Poisson Distribution Formula
Calculate the probability of a given number of events in a fixed interval.
Models rare events like calls, defects, or arrivals.
The Formula
The Poisson distribution models the probability of a certain number of events occurring in a fixed time or space interval. It works best when events are independent and occur at a known average rate.
Variables
| Symbol | Meaning |
|---|---|
| P(X = k) | Probability of exactly k events occurring |
| λ | Average rate of events per interval (lambda) |
| k | Number of events you want the probability for |
| e | Euler's number (approximately 2.71828) |
| k! | k factorial |
Example 1
A call center averages 4 calls per minute. What is P(exactly 6 calls)?
λ = 4, k = 6
P(6) = (4⁶ × e⁻⁴) / 6! = (4096 × 0.01832) / 720
P(6) ≈ 0.1042 ≈ 10.4%
Example 2
A website gets 2 errors per hour on average. What is P(zero errors in an hour)?
λ = 2, k = 0
P(0) = (2⁰ × e⁻²) / 0! = (1 × 0.1353) / 1
P(0) ≈ 0.1353 ≈ 13.5%
When to Use It
Use the Poisson distribution when:
- Modeling the number of events in a fixed time period (calls, arrivals, emails)

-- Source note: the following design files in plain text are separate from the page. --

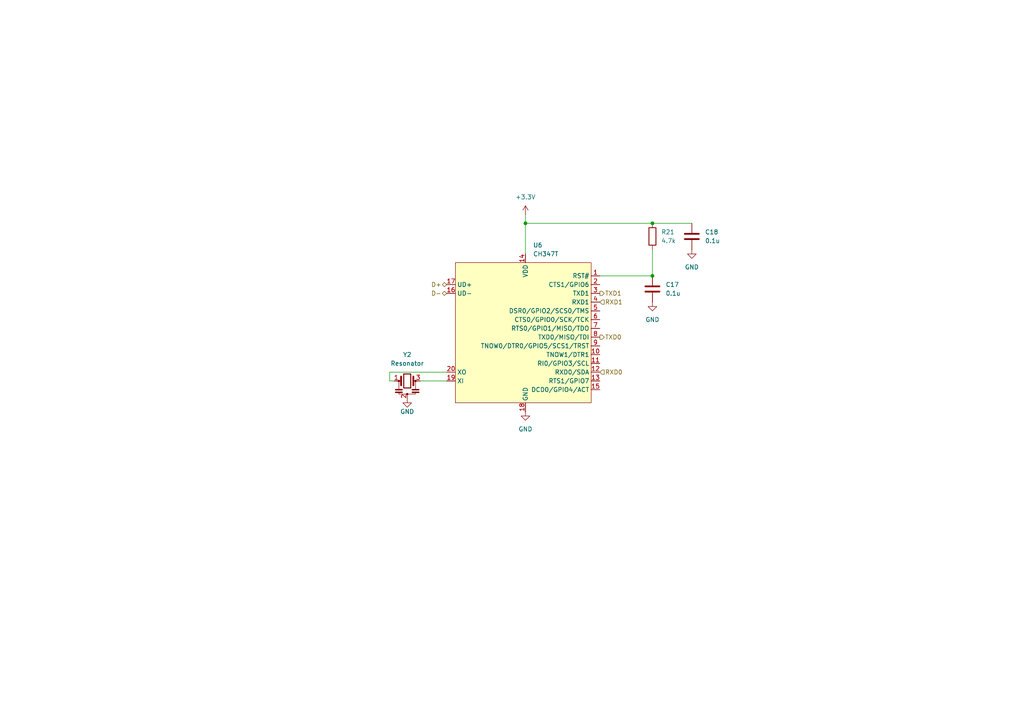
<source format=kicad_sch>
(kicad_sch
	(version 20231120)
	(generator "eeschema")
	(generator_version "8.0")
	(uuid "2a52cb4a-7112-4afa-9a18-9f572f194c24")
	(paper "A4")
	
	(junction
		(at 152.4 64.77)
		(diameter 0)
		(color 0 0 0 0)
		(uuid "ee850d84-f066-4245-b39a-953cb204a568")
	)
	(junction
		(at 189.23 80.01)
		(diameter 0)
		(color 0 0 0 0)
		(uuid "f1b7a617-db54-49bb-8766-e5d51fd81c99")
	)
	(junction
		(at 189.23 64.77)
		(diameter 0)
		(color 0 0 0 0)
		(uuid "fa6cdad7-3f98-4d0c-b127-ef4e2981cc58")
	)
	(wire
		(pts
			(xy 189.23 64.77) (xy 200.66 64.77)
		)
		(stroke
			(width 0)
			(type default)
		)
		(uuid "223b4e8b-6ca0-4a08-9311-1e2d4ae1369e")
	)
	(wire
		(pts
			(xy 152.4 62.23) (xy 152.4 64.77)
		)
		(stroke
			(width 0)
			(type default)
		)
		(uuid "5787fe33-5d79-499b-873a-8b09c52815c5")
	)
	(wire
		(pts
			(xy 189.23 80.01) (xy 173.99 80.01)
		)
		(stroke
			(width 0)
			(type default)
		)
		(uuid "5ebd449d-9805-4e10-beb8-49a38f4e7508")
	)
	(wire
		(pts
			(xy 189.23 72.39) (xy 189.23 80.01)
		)
		(stroke
			(width 0)
			(type default)
		)
		(uuid "637d16e4-454c-4070-a66b-4c87a92fbf40")
	)
	(wire
		(pts
			(xy 129.54 107.95) (xy 113.03 107.95)
		)
		(stroke
			(width 0)
			(type default)
		)
		(uuid "661344b9-2097-4f4e-8ea3-628376fa3830")
	)
	(wire
		(pts
			(xy 152.4 64.77) (xy 189.23 64.77)
		)
		(stroke
			(width 0)
			(type default)
		)
		(uuid "752b3cd7-b575-4287-a5f9-e3a5783dddcd")
	)
	(wire
		(pts
			(xy 114.3 110.49) (xy 113.03 110.49)
		)
		(stroke
			(width 0)
			(type default)
		)
		(uuid "804fef7a-60e7-4c10-98e6-c3fe44f213ab")
	)
	(wire
		(pts
			(xy 152.4 64.77) (xy 152.4 73.66)
		)
		(stroke
			(width 0)
			(type default)
		)
		(uuid "a0e4bab4-a016-4eef-b449-e2eb25515fd0")
	)
	(wire
		(pts
			(xy 121.92 110.49) (xy 129.54 110.49)
		)
		(stroke
			(width 0)
			(type default)
		)
		(uuid "a7f2eda4-9879-4bc4-ad84-6eeed45c8939")
	)
	(wire
		(pts
			(xy 113.03 107.95) (xy 113.03 110.49)
		)
		(stroke
			(width 0)
			(type default)
		)
		(uuid "f1da31ab-ffbf-4c1f-acff-32e964a1f63d")
	)
	(hierarchical_label "RXD0"
		(shape input)
		(at 173.99 107.95 0)
		(fields_autoplaced yes)
		(effects
			(font
				(size 1.27 1.27)
			)
			(justify left)
		)
		(uuid "01e388ac-c1e6-4723-b5fd-f64d549b82d2")
	)
	(hierarchical_label "TXD1"
		(shape output)
		(at 173.99 85.09 0)
		(fields_autoplaced yes)
		(effects
			(font
				(size 1.27 1.27)
			)
			(justify left)
		)
		(uuid "4f87b33d-fafd-4cf0-987c-0870aec31e51")
	)
	(hierarchical_label "D+"
		(shape bidirectional)
		(at 129.54 82.55 180)
		(fields_autoplaced yes)
		(effects
			(font
				(size 1.27 1.27)
			)
			(justify right)
		)
		(uuid "7353f9e7-063e-40b0-8673-e25a7703c5c9")
	)
	(hierarchical_label "RXD1"
		(shape input)
		(at 173.99 87.63 0)
		(fields_autoplaced yes)
		(effects
			(font
				(size 1.27 1.27)
			)
			(justify left)
		)
		(uuid "785e29e1-396a-45d3-b2f8-e54e63961304")
	)
	(hierarchical_label "D-"
		(shape bidirectional)
		(at 129.54 85.09 180)
		(fields_autoplaced yes)
		(effects
			(font
				(size 1.27 1.27)
			)
			(justify right)
		)
		(uuid "9d86e1f9-4d37-4fdd-a61f-21d919db5da9")
	)
	(hierarchical_label "TXD0"
		(shape output)
		(at 173.99 97.79 0)
		(fields_autoplaced yes)
		(effects
			(font
				(size 1.27 1.27)
			)
			(justify left)
		)
		(uuid "eeff8f54-ef62-4675-b926-57f4407ec603")
	)
	(symbol
		(lib_id "power:GND")
		(at 189.23 87.63 0)
		(unit 1)
		(exclude_from_sim no)
		(in_bom yes)
		(on_board yes)
		(dnp no)
		(fields_autoplaced yes)
		(uuid "3df3ccf8-241e-48b1-817d-d5bcacffb91c")
		(property "Reference" "#PWR057"
			(at 189.23 93.98 0)
			(effects
				(font
					(size 1.27 1.27)
				)
				(hide yes)
			)
		)
		(property "Value" "GND"
			(at 189.23 92.71 0)
			(effects
				(font
					(size 1.27 1.27)
				)
			)
		)
		(property "Footprint" ""
			(at 189.23 87.63 0)
			(effects
				(font
					(size 1.27 1.27)
				)
				(hide yes)
			)
		)
		(property "Datasheet" ""
			(at 189.23 87.63 0)
			(effects
				(font
					(size 1.27 1.27)
				)
				(hide yes)
			)
		)
		(property "Description" "Power symbol creates a global label with name \"GND\" , ground"
			(at 189.23 87.63 0)
			(effects
				(font
					(size 1.27 1.27)
				)
				(hide yes)
			)
		)
		(pin "1"
			(uuid "00b4af9b-cf8f-4437-b2aa-9465405fe34f")
		)
		(instances
			(project "よしはる"
				(path "/d6aa7e1f-f4cb-486d-8ed7-627931a25d2b/bbcd6660-0e3c-433e-8703-0bf7c0ca289e"
					(reference "#PWR057")
					(unit 1)
				)
			)
		)
	)
	(symbol
		(lib_id "Device:C")
		(at 200.66 68.58 0)
		(unit 1)
		(exclude_from_sim no)
		(in_bom yes)
		(on_board yes)
		(dnp no)
		(fields_autoplaced yes)
		(uuid "4561c700-2b61-4f49-b057-84d2b35c04ad")
		(property "Reference" "C18"
			(at 204.47 67.3099 0)
			(effects
				(font
					(size 1.27 1.27)
				)
				(justify left)
			)
		)
		(property "Value" "0.1u"
			(at 204.47 69.8499 0)
			(effects
				(font
					(size 1.27 1.27)
				)
				(justify left)
			)
		)
		(property "Footprint" "Capacitor_SMD:C_0603_1608Metric_Pad1.08x0.95mm_HandSolder"
			(at 201.6252 72.39 0)
			(effects
				(font
					(size 1.27 1.27)
				)
				(hide yes)
			)
		)
		(property "Datasheet" "~"
			(at 200.66 68.58 0)
			(effects
				(font
					(size 1.27 1.27)
				)
				(hide yes)
			)
		)
		(property "Description" "Unpolarized capacitor"
			(at 200.66 68.58 0)
			(effects
				(font
					(size 1.27 1.27)
				)
				(hide yes)
			)
		)
		(pin "1"
			(uuid "6b1e77cb-99b3-468a-9874-64a0e6dabc6c")
		)
		(pin "2"
			(uuid "0c2b7a78-61e6-4115-a5fe-690e02ade465")
		)
		(instances
			(project "よしはる"
				(path "/d6aa7e1f-f4cb-486d-8ed7-627931a25d2b/bbcd6660-0e3c-433e-8703-0bf7c0ca289e"
					(reference "C18")
					(unit 1)
				)
			)
		)
	)
	(symbol
		(lib_id "Device:C")
		(at 189.23 83.82 0)
		(unit 1)
		(exclude_from_sim no)
		(in_bom yes)
		(on_board yes)
		(dnp no)
		(fields_autoplaced yes)
		(uuid "529338d7-0fdb-4d29-bc97-6a25bbba529f")
		(property "Reference" "C17"
			(at 193.04 82.5499 0)
			(effects
				(font
					(size 1.27 1.27)
				)
				(justify left)
			)
		)
		(property "Value" "0.1u"
			(at 193.04 85.0899 0)
			(effects
				(font
					(size 1.27 1.27)
				)
				(justify left)
			)
		)
		(property "Footprint" "Capacitor_SMD:C_0603_1608Metric_Pad1.08x0.95mm_HandSolder"
			(at 190.1952 87.63 0)
			(effects
				(font
					(size 1.27 1.27)
				)
				(hide yes)
			)
		)
		(property "Datasheet" "~"
			(at 189.23 83.82 0)
			(effects
				(font
					(size 1.27 1.27)
				)
				(hide yes)
			)
		)
		(property "Description" "Unpolarized capacitor"
			(at 189.23 83.82 0)
			(effects
				(font
					(size 1.27 1.27)
				)
				(hide yes)
			)
		)
		(pin "1"
			(uuid "2bba4262-1eeb-4a8f-9fd1-40064c03a9f4")
		)
		(pin "2"
			(uuid "ac5c94f3-3f9c-4a71-be0b-a7803a99391f")
		)
		(instances
			(project "よしはる"
				(path "/d6aa7e1f-f4cb-486d-8ed7-627931a25d2b/bbcd6660-0e3c-433e-8703-0bf7c0ca289e"
					(reference "C17")
					(unit 1)
				)
			)
		)
	)
	(symbol
		(lib_id "Robocon_USB:CH347T")
		(at 152.4 96.52 0)
		(unit 1)
		(exclude_from_sim no)
		(in_bom yes)
		(on_board yes)
		(dnp no)
		(fields_autoplaced yes)
		(uuid "6374f7b6-cdac-4a0f-98b6-451fc390adec")
		(property "Reference" "U6"
			(at 154.5941 71.12 0)
			(effects
				(font
					(size 1.27 1.27)
				)
				(justify left)
			)
		)
		(property "Value" "CH347T"
			(at 154.5941 73.66 0)
			(effects
				(font
					(size 1.27 1.27)
				)
				(justify left)
			)
		)
		(property "Footprint" "Package_SO:SSOP-20_4.4x6.5mm_P0.65mm"
			(at 142.24 73.66 0)
			(effects
				(font
					(size 1.27 1.27)
				)
				(hide yes)
			)
		)
		(property "Datasheet" ""
			(at 142.24 73.66 0)
			(effects
				(font
					(size 1.27 1.27)
				)
				(hide yes)
			)
		)
		(property "Description" ""
			(at 142.24 73.66 0)
			(effects
				(font
					(size 1.27 1.27)
				)
				(hide yes)
			)
		)
		(pin "20"
			(uuid "804adb6f-faf4-434a-80d4-0d9bf6f1a3fd")
		)
		(pin "5"
			(uuid "35b794d0-798c-488c-a134-5b3b15434cd9")
		)
		(pin "9"
			(uuid "34c4dbc5-ff0c-4407-9084-9752f4be02b1")
		)
		(pin "8"
			(uuid "0072e59f-74ff-4ac7-a2ae-cac271676cf7")
		)
		(pin "14"
			(uuid "73a2a8fc-3af5-41fb-b9ed-d8ff928c1508")
		)
		(pin "10"
			(uuid "54f93802-96ad-45ce-9cc3-a80e0666e78b")
		)
		(pin "12"
			(uuid "0c0c8040-f579-4fd8-88aa-33d8f079c3d4")
		)
		(pin "16"
			(uuid "49d9ad8f-63a1-493e-9136-9ded77158438")
		)
		(pin "17"
			(uuid "a02bc6be-642a-4fb7-8800-d9ee2aa8fc81")
		)
		(pin "3"
			(uuid "c75de09c-0bf8-4d77-b640-f3bd28532e86")
		)
		(pin "2"
			(uuid "0473d0cd-cffe-4a13-a234-5f40b28e1285")
		)
		(pin "13"
			(uuid "532ab266-0418-4dd3-bcb4-fbd445559b4e")
		)
		(pin "7"
			(uuid "f93675ec-3153-4d88-9c8c-b69033deb3df")
		)
		(pin "15"
			(uuid "7a0b308b-3c3d-4feb-aa87-1a63fb4f82dc")
		)
		(pin "18"
			(uuid "2f5f1af4-4d43-464e-9ea1-2e893b92571a")
		)
		(pin "4"
			(uuid "1b2e9d0e-f3d1-4fc4-a6a7-9e3abbe14ca3")
		)
		(pin "6"
			(uuid "c7dea500-bf36-42e7-b820-3db40063d7d8")
		)
		(pin "11"
			(uuid "a325ad50-d89e-4082-b9b6-178f83e2eb75")
		)
		(pin "1"
			(uuid "be47c9b3-a77e-4b26-8a73-685a703153a3")
		)
		(pin "19"
			(uuid "175c78d9-3209-4b1f-8939-f1ae4e8efd7c")
		)
		(instances
			(project "よしはる"
				(path "/d6aa7e1f-f4cb-486d-8ed7-627931a25d2b/bbcd6660-0e3c-433e-8703-0bf7c0ca289e"
					(reference "U6")
					(unit 1)
				)
			)
		)
	)
	(symbol
		(lib_id "power:GND")
		(at 200.66 72.39 0)
		(unit 1)
		(exclude_from_sim no)
		(in_bom yes)
		(on_board yes)
		(dnp no)
		(fields_autoplaced yes)
		(uuid "8f6c35a7-3d8c-4640-9685-cf80147d3d3e")
		(property "Reference" "#PWR058"
			(at 200.66 78.74 0)
			(effects
				(font
					(size 1.27 1.27)
				)
				(hide yes)
			)
		)
		(property "Value" "GND"
			(at 200.66 77.47 0)
			(effects
				(font
					(size 1.27 1.27)
				)
			)
		)
		(property "Footprint" ""
			(at 200.66 72.39 0)
			(effects
				(font
					(size 1.27 1.27)
				)
				(hide yes)
			)
		)
		(property "Datasheet" ""
			(at 200.66 72.39 0)
			(effects
				(font
					(size 1.27 1.27)
				)
				(hide yes)
			)
		)
		(property "Description" "Power symbol creates a global label with name \"GND\" , ground"
			(at 200.66 72.39 0)
			(effects
				(font
					(size 1.27 1.27)
				)
				(hide yes)
			)
		)
		(pin "1"
			(uuid "46f2f646-9dc0-4378-abe6-c6d00c0da82a")
		)
		(instances
			(project "よしはる"
				(path "/d6aa7e1f-f4cb-486d-8ed7-627931a25d2b/bbcd6660-0e3c-433e-8703-0bf7c0ca289e"
					(reference "#PWR058")
					(unit 1)
				)
			)
		)
	)
	(symbol
		(lib_id "Device:Resonator")
		(at 118.11 110.49 0)
		(unit 1)
		(exclude_from_sim no)
		(in_bom yes)
		(on_board yes)
		(dnp no)
		(fields_autoplaced yes)
		(uuid "913824a9-9625-4854-a3d8-8dbb14b53de1")
		(property "Reference" "Y2"
			(at 118.11 102.87 0)
			(effects
				(font
					(size 1.27 1.27)
				)
			)
		)
		(property "Value" "Resonator"
			(at 118.11 105.41 0)
			(effects
				(font
					(size 1.27 1.27)
				)
			)
		)
		(property "Footprint" "Crystal:Resonator_SMD_Murata_CSTxExxV-3Pin_3.0x1.1mm_HandSoldering"
			(at 117.475 110.49 0)
			(effects
				(font
					(size 1.27 1.27)
				)
				(hide yes)
			)
		)
		(property "Datasheet" "~"
			(at 117.475 110.49 0)
			(effects
				(font
					(size 1.27 1.27)
				)
				(hide yes)
			)
		)
		(property "Description" "Three pin ceramic resonator"
			(at 118.11 110.49 0)
			(effects
				(font
					(size 1.27 1.27)
				)
				(hide yes)
			)
		)
		(pin "1"
			(uuid "718b8da0-cbcb-45f6-9499-532cb072e613")
		)
		(pin "2"
			(uuid "c40cbb88-c3aa-4cf6-8682-80aaee4efe27")
		)
		(pin "3"
			(uuid "cb79d4df-5415-4ae6-96e8-8adbd6f4ef93")
		)
		(instances
			(project "よしはる"
				(path "/d6aa7e1f-f4cb-486d-8ed7-627931a25d2b/bbcd6660-0e3c-433e-8703-0bf7c0ca289e"
					(reference "Y2")
					(unit 1)
				)
			)
		)
	)
	(symbol
		(lib_id "power:+3.3V")
		(at 152.4 62.23 0)
		(unit 1)
		(exclude_from_sim no)
		(in_bom yes)
		(on_board yes)
		(dnp no)
		(fields_autoplaced yes)
		(uuid "bae3c521-610a-4b52-b6a0-2daf239531e4")
		(property "Reference" "#PWR055"
			(at 152.4 66.04 0)
			(effects
				(font
					(size 1.27 1.27)
				)
				(hide yes)
			)
		)
		(property "Value" "+3.3V"
			(at 152.4 57.15 0)
			(effects
				(font
					(size 1.27 1.27)
				)
			)
		)
		(property "Footprint" ""
			(at 152.4 62.23 0)
			(effects
				(font
					(size 1.27 1.27)
				)
				(hide yes)
			)
		)
		(property "Datasheet" ""
			(at 152.4 62.23 0)
			(effects
				(font
					(size 1.27 1.27)
				)
				(hide yes)
			)
		)
		(property "Description" "Power symbol creates a global label with name \"+3.3V\""
			(at 152.4 62.23 0)
			(effects
				(font
					(size 1.27 1.27)
				)
				(hide yes)
			)
		)
		(pin "1"
			(uuid "cf1b9ca2-783d-4602-a0ea-bcfee16c16f9")
		)
		(instances
			(project "よしはる"
				(path "/d6aa7e1f-f4cb-486d-8ed7-627931a25d2b/bbcd6660-0e3c-433e-8703-0bf7c0ca289e"
					(reference "#PWR055")
					(unit 1)
				)
			)
		)
	)
	(symbol
		(lib_id "Device:R")
		(at 189.23 68.58 0)
		(unit 1)
		(exclude_from_sim no)
		(in_bom yes)
		(on_board yes)
		(dnp no)
		(fields_autoplaced yes)
		(uuid "ccc28481-69cb-44fa-8a0f-e8f5115c6570")
		(property "Reference" "R21"
			(at 191.77 67.3099 0)
			(effects
				(font
					(size 1.27 1.27)
				)
				(justify left)
			)
		)
		(property "Value" "4.7k"
			(at 191.77 69.8499 0)
			(effects
				(font
					(size 1.27 1.27)
				)
				(justify left)
			)
		)
		(property "Footprint" "Resistor_SMD:R_0603_1608Metric_Pad0.98x0.95mm_HandSolder"
			(at 187.452 68.58 90)
			(effects
				(font
					(size 1.27 1.27)
				)
				(hide yes)
			)
		)
		(property "Datasheet" "~"
			(at 189.23 68.58 0)
			(effects
				(font
					(size 1.27 1.27)
				)
				(hide yes)
			)
		)
		(property "Description" "Resistor"
			(at 189.23 68.58 0)
			(effects
				(font
					(size 1.27 1.27)
				)
				(hide yes)
			)
		)
		(pin "1"
			(uuid "3296c7d2-8354-4b42-ba2b-243ef2238177")
		)
		(pin "2"
			(uuid "6fe21479-0f54-48aa-b43a-264e5d62f198")
		)
		(instances
			(project "よしはる"
				(path "/d6aa7e1f-f4cb-486d-8ed7-627931a25d2b/bbcd6660-0e3c-433e-8703-0bf7c0ca289e"
					(reference "R21")
					(unit 1)
				)
			)
		)
	)
	(symbol
		(lib_id "power:GND")
		(at 118.11 115.57 0)
		(unit 1)
		(exclude_from_sim no)
		(in_bom yes)
		(on_board yes)
		(dnp no)
		(uuid "d8a148c7-a641-4c3f-ba91-28f9b7b33d40")
		(property "Reference" "#PWR054"
			(at 118.11 121.92 0)
			(effects
				(font
					(size 1.27 1.27)
				)
				(hide yes)
			)
		)
		(property "Value" "GND"
			(at 118.11 119.38 0)
			(effects
				(font
					(size 1.27 1.27)
				)
			)
		)
		(property "Footprint" ""
			(at 118.11 115.57 0)
			(effects
				(font
					(size 1.27 1.27)
				)
				(hide yes)
			)
		)
		(property "Datasheet" ""
			(at 118.11 115.57 0)
			(effects
				(font
					(size 1.27 1.27)
				)
				(hide yes)
			)
		)
		(property "Description" "Power symbol creates a global label with name \"GND\" , ground"
			(at 118.11 115.57 0)
			(effects
				(font
					(size 1.27 1.27)
				)
				(hide yes)
			)
		)
		(pin "1"
			(uuid "9737d7ef-35aa-4c6f-88ed-3dd5d0e33973")
		)
		(instances
			(project "よしはる"
				(path "/d6aa7e1f-f4cb-486d-8ed7-627931a25d2b/bbcd6660-0e3c-433e-8703-0bf7c0ca289e"
					(reference "#PWR054")
					(unit 1)
				)
			)
		)
	)
	(symbol
		(lib_id "power:GND")
		(at 152.4 119.38 0)
		(unit 1)
		(exclude_from_sim no)
		(in_bom yes)
		(on_board yes)
		(dnp no)
		(fields_autoplaced yes)
		(uuid "fcc668b7-53b3-476f-a2e2-712cf5762754")
		(property "Reference" "#PWR056"
			(at 152.4 125.73 0)
			(effects
				(font
					(size 1.27 1.27)
				)
				(hide yes)
			)
		)
		(property "Value" "GND"
			(at 152.4 124.46 0)
			(effects
				(font
					(size 1.27 1.27)
				)
			)
		)
		(property "Footprint" ""
			(at 152.4 119.38 0)
			(effects
				(font
					(size 1.27 1.27)
				)
				(hide yes)
			)
		)
		(property "Datasheet" ""
			(at 152.4 119.38 0)
			(effects
				(font
					(size 1.27 1.27)
				)
				(hide yes)
			)
		)
		(property "Description" "Power symbol creates a global label with name \"GND\" , ground"
			(at 152.4 119.38 0)
			(effects
				(font
					(size 1.27 1.27)
				)
				(hide yes)
			)
		)
		(pin "1"
			(uuid "86a9bc87-8776-402e-8e3b-0afd2290ccfb")
		)
		(instances
			(project "よしはる"
				(path "/d6aa7e1f-f4cb-486d-8ed7-627931a25d2b/bbcd6660-0e3c-433e-8703-0bf7c0ca289e"
					(reference "#PWR056")
					(unit 1)
				)
			)
		)
	)
)
</source>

- Counting defects per unit in manufacturing quality control
- Predicting traffic accidents, server failures, or rare diseases
- Events are independent and occur at a constant average rate
Key Notes
- Formula: P(k; λ) = λᵏ e⁻λ / k!: λ (lambda) is the average number of events in the interval. k is the number of events you want the probability for. e ≈ 2.71828.
- Mean equals variance: For a Poisson distribution, both the mean and the variance equal λ. If observed variance is much larger than the mean in real data, consider a negative binomial model instead.
- Three conditions must hold: Events must occur independently, at a constant average rate, and two events cannot occur at exactly the same instant. If these fail, Poisson is not appropriate.
- Approximates binomial for large n, small p: When n ≥ 20 and p ≤ 0.05, the binomial B(n, p) is well-approximated by Poisson with λ = np. This simplifies calculations significantly.
- Common real-world applications: Call center arrivals per minute, number of defects in a production run, radioactive decay events per second, and traffic accidents per month all follow Poisson distributions.